#### DATA PROVIDED ####
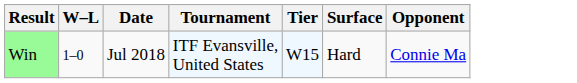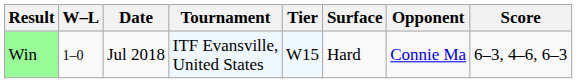+ column: Score | 6–3, 4–6, 6–3
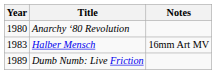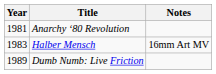Anarchy ‘80 Revolution | Year: 1980 -> 1981
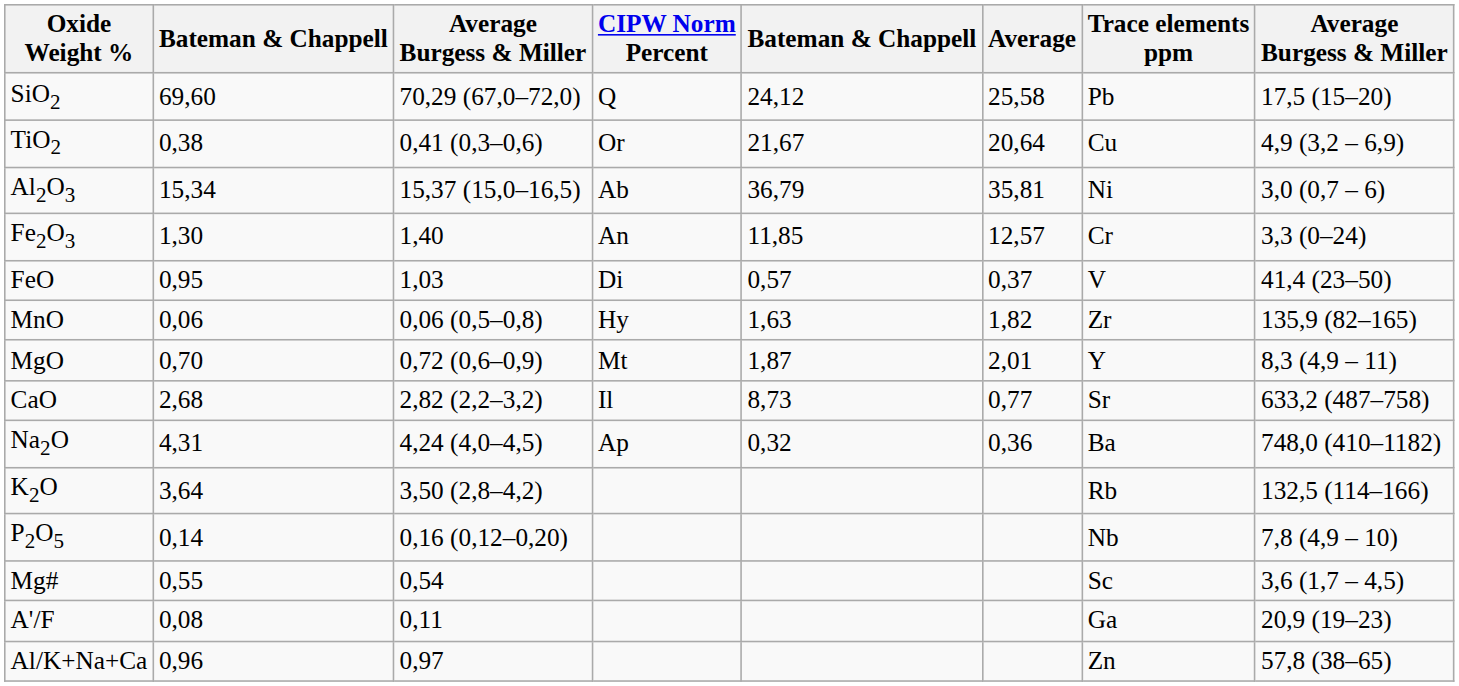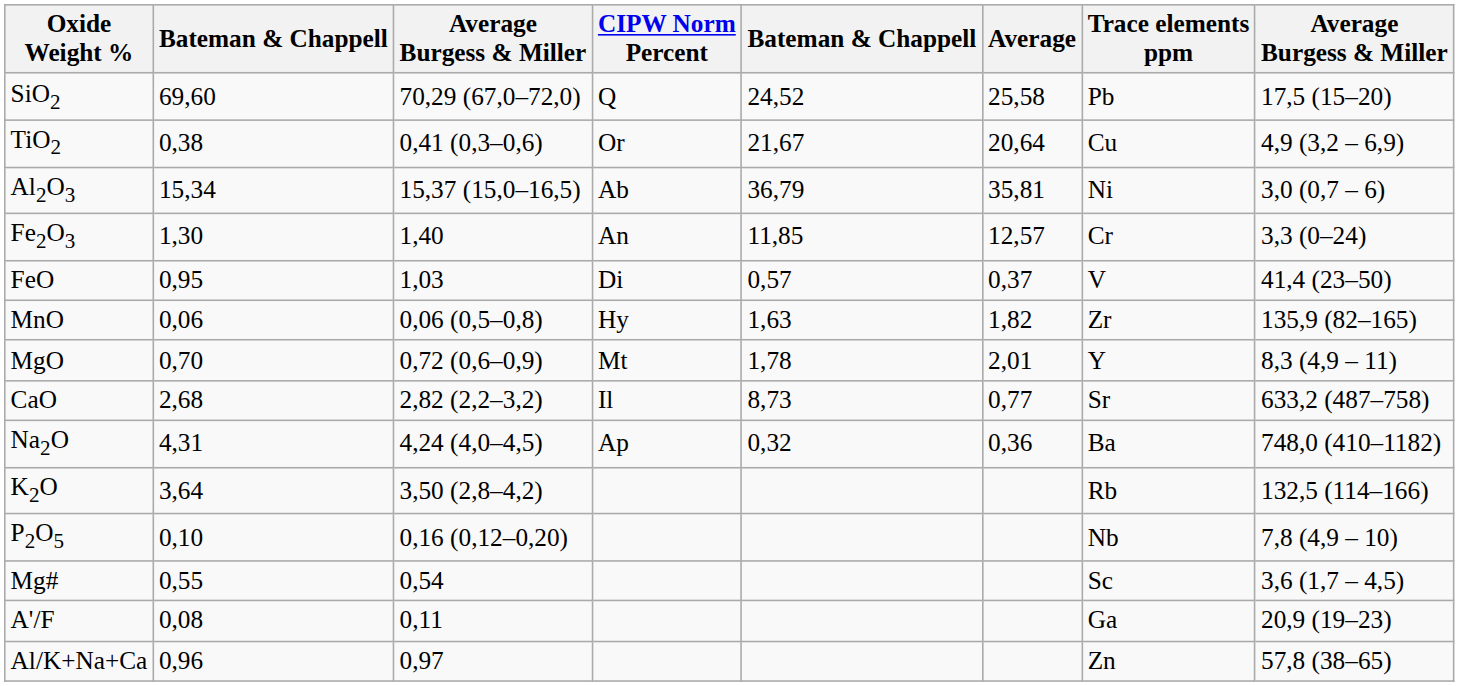SiO2 | column 5: 24,12 -> 24,52
MgO | column 5: 1,87 -> 1,78
P2O5 | column 2: 0,14 -> 0,10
####
WHAT IS EXPECTED:
Extract every line above verbatim, omitting the pictures from your answer.

TASK ANSWER:
+ column: Score | 6–3, 4–6, 6–3
Anarchy ‘80 Revolution | Year: 1980 -> 1981
SiO2 | column 5: 24,12 -> 24,52
MgO | column 5: 1,87 -> 1,78
P2O5 | column 2: 0,14 -> 0,10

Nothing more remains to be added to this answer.